OTel-projected Metaflow flows in NiFi

Render a Metaflow DAG as a NiFi processor graph and route the flow's OTel spans into per-step processors on that same canvas.

implemented in Gaius

Motivation

Metaflow gives a Python-level DAG and an OpenTelemetry-instrumented runtime, but no canvas to watch a run on. NiFi gives an operator-grade canvas — processors, connections, FlowFiles, RouteOnAttribute filters — but no notion of a Metaflow step. The technique closes the gap in both directions: the Metaflow DAG is rendered as a NiFi process group at design time, and span events from traced_step-decorated runs are received back onto a sibling process group at runtime. The two graphs share one key, metaflow.step_name, so a span emitted by step fetch_pdf lands at a NiFi processor named fetch_pdf.

Approach

The projection is structural, not executional. A parser walks a FlowSpec subclass via inspect and ast, identifies step methods, and extracts self.next(self.<step>) calls to recover the DAG edges (MetaflowParser.parse_flow in src/gaius/agents/metaagent/nifi/projector.py). A topological layout assigns canvas coordinates; each step becomes an UpdateAttribute placeholder processor carrying metaflow.step_name, metaflow.flow_name, metaflow.is_start/is_end, and the decorator list as properties. Edges become NiFi connections on the success relationship. No FlowFile actually traverses these connections — they are a typed diagram.

The OTel side is a second process group, Metaflow-Telemetry (otel_flow.py). It centres on a ListenOTLP processor (gRPC, port 4319) feeding a RouteOnAttribute that fans out on three keys: metaflow.step_name for step lifecycle, event.name for heartbeat / progress events, and progress.phase for research-flow phases. Each route terminates in a LogAttribute processor configured to surface metaflow.*, heartbeat.*, and gaius.* attribute families. An anomaly_detected route filters on heartbeat.anomaly=true and logs at warn. If ListenOTLP is unavailable in the target NiFi build, a GenerateFlowFile placeholder seeded with simulated attributes is substituted so the rest of the graph remains testable.

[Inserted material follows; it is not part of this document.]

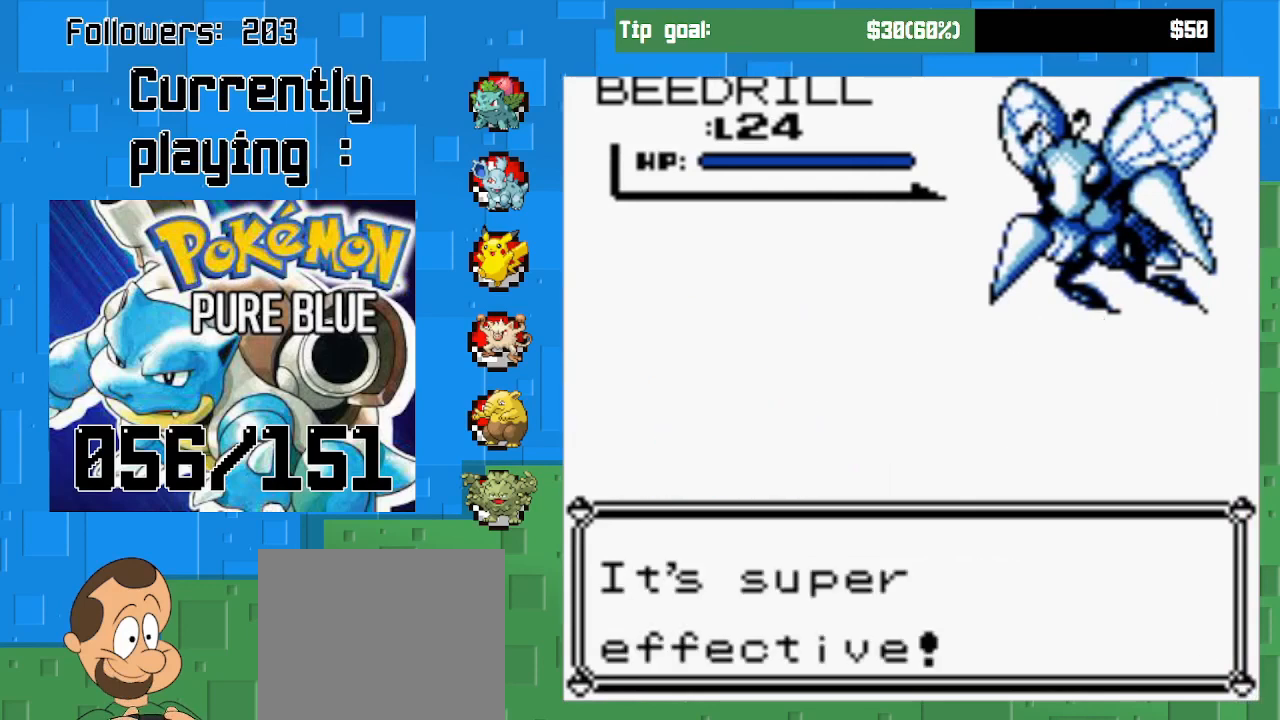
{"buttons": [], "left_stick": "center", "right_stick": "center", "events": []}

The Metaflow side is instrumented by a TracedFlow base class plus a traced_step decorator (telemetry/metaflow_trace.py). Each decorated step opens a span named metaflow/<flow>/<step>, attaches the standard attributes, emits step.started / step.completed / step.failed events, and — when heartbeat_interval > 0 — runs a background thread that emits heartbeat events carrying elapsed time, a per-operation baseline mean/stddev, and a Z-score against that baseline. The same key, metaflow.step_name, that the parser writes into the canvas processor is the key the span carries; that is the entire correlation contract.

Implementation status

What exists today is the visualisation side and the telemetry-reception side. Bidirectional control — editing a NiFi processor’s properties to influence the corresponding Metaflow step — is design intent, not code. The projector’s docstring states the position plainly: “actual execution happens in Metaflow, not NiFi.” A separate create_trigger_metaflow graph (trigger_flow.py) exists for the inverse case of NiFi triggering Metaflow runs, but it is not yet wired into the projected DAG as a parameter-write channel back into the flow class.

The method complements, rather than duplicates, the NiFi system-state model in src/gaius/rase/ssm/nifi.py, which models the canvas as a typed graph (SysML v2 part def ProcessorGroup) for verification against the live REST API. The OTel projection is the runtime overlay on that same typed graph.

References

  • OpenTelemetry tracing specification, span events and attributes.
  • Apache NiFi ListenOTLP and RouteOnAttribute processors.
  • Metaflow FlowSpec and @step semantics (Berkmann et al., Netflix 2019).